Another version of this trick: At one point I had to write a rather complex data serializer and compressor. Its wire format was a protocol buffer, the first bit of which was data about how the main field (a string) was compressed; the functions that generated it took this protocol buffer, minus the payload field, and then serialized data into it. So for unittests, one could simply have a test function that took a string argument which was the ASCII representation of the non-payload part of the PB; the function then made up some data, serialized and deserialized it, etc. But this meant that a lot of the body of the test looked like TestCompression("format:UNCOMPRESSED bytesperentry:8"); and other similarly legible stuff. Honestly, these minor legibility improvements make life a lot simpler than one would guess.

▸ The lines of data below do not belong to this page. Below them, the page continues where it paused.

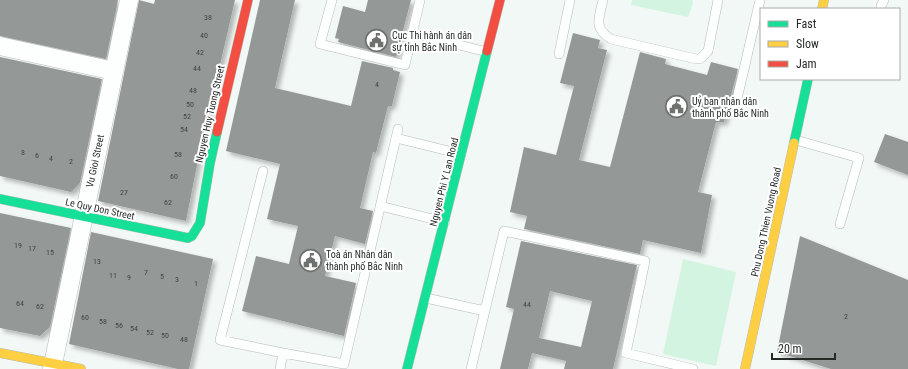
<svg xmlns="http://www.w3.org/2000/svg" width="908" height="369" viewBox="0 0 908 369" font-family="'Roboto Condensed',sans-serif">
<defs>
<filter id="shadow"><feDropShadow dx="3.5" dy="3.5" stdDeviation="2" flood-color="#0004"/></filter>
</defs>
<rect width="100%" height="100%" fill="#f2f8f5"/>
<path fill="#d3f4e1" d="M632 0H692L693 3 688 17 631 5Z
M683 259 736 272 716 366 663 354Z"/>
<path fill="#949997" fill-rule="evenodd" filter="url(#shadow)" d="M0 0H118L106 59 0 36Z
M139 0 154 4 155 0H235L198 160 186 221 98 201Z
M260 0H295L275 88 351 106 362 61 393 68V70L400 72 392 106H388L376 153 373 152 360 208 373 211 365 244 335 236 325 276 356 283 344 336 242 311 256 256 289 264 298 226 267 219 280 164 226 151Z
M368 0H411L396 57 338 42 339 39 335 38 343 6 365 12Z
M573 33 600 40 598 48 607 50 579 160 610 167 640 52 666 59 665 64 707 75 711 62 738 69 724 122H716L698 192 712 195 701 253 643 240 640 254 524 229 527 216 510 212 524 147 556 155 574 86 560 83Z
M0 57 102 79 80 183 71 192 0 176Z
M885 134 908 142V175L874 162Z
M0 213 71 228 50 327 40 336 0 328Z
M91 232 213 259 189 369H178L69 344Z
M800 236 908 280V369H831L777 352Z
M521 241 637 265 613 369H564L566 361 532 353 528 369H500L514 309 506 307ZM550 291 592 301 581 347 539 338Z"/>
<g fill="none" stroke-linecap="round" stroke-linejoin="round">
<defs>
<path id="lane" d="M332 0 320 44 405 65 420 0
M603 0C599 18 593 28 611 39L696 59H700L708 51 718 0
M881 6 884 0
M412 33 487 52
M559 54 570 0
M734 112 760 0
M396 138 461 154
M796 140 859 158 840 224
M263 171 220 340 283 353 344 364 398 129
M380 206 445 222
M426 298 485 311
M280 369 283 353
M471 369 504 231 645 261 626 353 693 369"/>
<path id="street" d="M0 46 114 71
M52 369 129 0"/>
<path id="fast" d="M794 143 808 79
M0 199 188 238 192 236 200 223 210 163 217 132
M407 369 487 51"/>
<path id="slow" d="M822 9 824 0
M0 353 81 369
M745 369 794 143"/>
<path id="jam" d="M487 51 500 0
M217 132 248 0"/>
</defs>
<use href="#lane" stroke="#b7bbb8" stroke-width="10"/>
<use href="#street" stroke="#b7bbb8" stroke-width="19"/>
<use href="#fast" stroke="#b7bbb8" stroke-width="10"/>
<use href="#slow" stroke="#b7bbb8" stroke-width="10"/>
<use href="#jam" stroke="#b7bbb8" stroke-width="10"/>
<use href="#lane" stroke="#fdfefe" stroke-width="9"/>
<use href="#street" stroke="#fdfefe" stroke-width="18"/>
<use href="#fast" stroke="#16e098" stroke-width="9"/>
<use href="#slow" stroke="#ffcf43" stroke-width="9"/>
<use href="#jam" stroke="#f24e42" stroke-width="9"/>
</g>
<defs>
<symbol id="civic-ring" viewBox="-11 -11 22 22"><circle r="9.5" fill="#fff" stroke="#6d726f" stroke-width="1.5"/><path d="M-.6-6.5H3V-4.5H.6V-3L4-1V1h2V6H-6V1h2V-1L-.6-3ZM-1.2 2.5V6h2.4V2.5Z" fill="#6d726f"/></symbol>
</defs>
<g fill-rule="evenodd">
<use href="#civic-ring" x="364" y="28" width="25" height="25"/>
<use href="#civic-ring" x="664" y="94" width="25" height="25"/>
<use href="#civic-ring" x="298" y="248" width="25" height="25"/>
</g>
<g text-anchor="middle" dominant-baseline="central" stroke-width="4" stroke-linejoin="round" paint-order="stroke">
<g font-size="8" fill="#414643">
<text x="208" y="17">38</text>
<text x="204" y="35">40</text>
<text x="200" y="52">42</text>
<text x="197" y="68">44</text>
<text x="377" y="84">4</text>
<text x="193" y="90">48</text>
<text x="190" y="104">50</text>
<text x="187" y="116">52</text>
<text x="184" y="129">54</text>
<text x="23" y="152">8</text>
<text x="178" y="154">58</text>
<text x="37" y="155">6</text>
<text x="51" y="158">4</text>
<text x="71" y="161">2</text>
<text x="174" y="176">60</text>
<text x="124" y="192">27</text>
<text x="168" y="202">62</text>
<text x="18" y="245">19</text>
<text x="32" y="248">17</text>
<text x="50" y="252">15</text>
<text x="97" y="261">13</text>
<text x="146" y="272">7</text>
<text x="113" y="275">11</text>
<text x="162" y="276">5</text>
<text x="129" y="277">9</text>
<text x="177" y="279">3</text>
<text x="196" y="283">1</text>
<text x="20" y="303">64</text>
<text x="527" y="304">44</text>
<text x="40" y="306">62</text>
<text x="846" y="316">2</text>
<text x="85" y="317">60</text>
<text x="103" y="321">58</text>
<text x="119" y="325">56</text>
<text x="134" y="328">54</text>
<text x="150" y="332">52</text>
<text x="165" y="335">50</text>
<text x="184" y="339">48</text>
</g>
<g font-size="10" fill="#252a27" stroke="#fff" text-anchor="start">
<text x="392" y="35">Cục Thi hành án dân<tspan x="392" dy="12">sự tỉnh Bắc Ninh</tspan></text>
<text x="692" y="101">Uỷ ban nhân dân<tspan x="692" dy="12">thành phố Bắc Ninh</tspan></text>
<text x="326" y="254">Toà án Nhân dân<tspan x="326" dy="12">thành phố Bắc Ninh</tspan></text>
</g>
<g font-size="10" fill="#252a27" stroke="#fff">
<text transform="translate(210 114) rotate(-77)">Nguyen Huy Tuong Street</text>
<text transform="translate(95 161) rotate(-78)">Vu Gioi Street</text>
<text transform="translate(444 182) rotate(-76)">Nguyen Phi Y Lan Road</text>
<text transform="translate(100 209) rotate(12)">Le Quy Don Street</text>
<text transform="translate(766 222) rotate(-78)">Phu Dong Thien Vuong Road</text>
</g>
</g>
<rect x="760" y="8" width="140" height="72" fill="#ffffff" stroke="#a8aaa9"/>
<rect x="768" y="21" width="20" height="6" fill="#16e098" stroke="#a8aaa9"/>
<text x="796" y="28" font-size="12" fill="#252a27">Fast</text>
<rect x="768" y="41" width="20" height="6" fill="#ffcf43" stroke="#a8aaa9"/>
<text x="796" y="48" font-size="12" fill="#252a27">Slow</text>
<rect x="768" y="61" width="20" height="6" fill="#f24e42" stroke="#a8aaa9"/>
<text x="796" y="68" font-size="12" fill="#252a27">Jam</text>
<path d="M772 353v6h63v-6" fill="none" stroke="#252a27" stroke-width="2"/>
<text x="778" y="353" font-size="12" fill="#252a27" stroke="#ffffff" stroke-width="3" paint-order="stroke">20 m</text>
</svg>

Important useful thing about protos which may or may not be initially obvious
If the protocol deserializer comes across a tag number which isn't in its copy of the protocol definition, it will just keep it as uninterpreted data and pass it along when it reserializes the proto. So if you have three servers, and A sends a message to B which processes it and then sends it on to C, and you want to add a new field which A uses to communicate something to C, you don't need to update the B server; it will just pass the updated protocol message along to C. I can't even begin to tell you how much more pleasant this can make your life.
One more thing
The constructors and destructors of protocol messages are fairly expensive. Reuse them whenever possible, even at the expense of having a slightly broader variable scoping than you would like.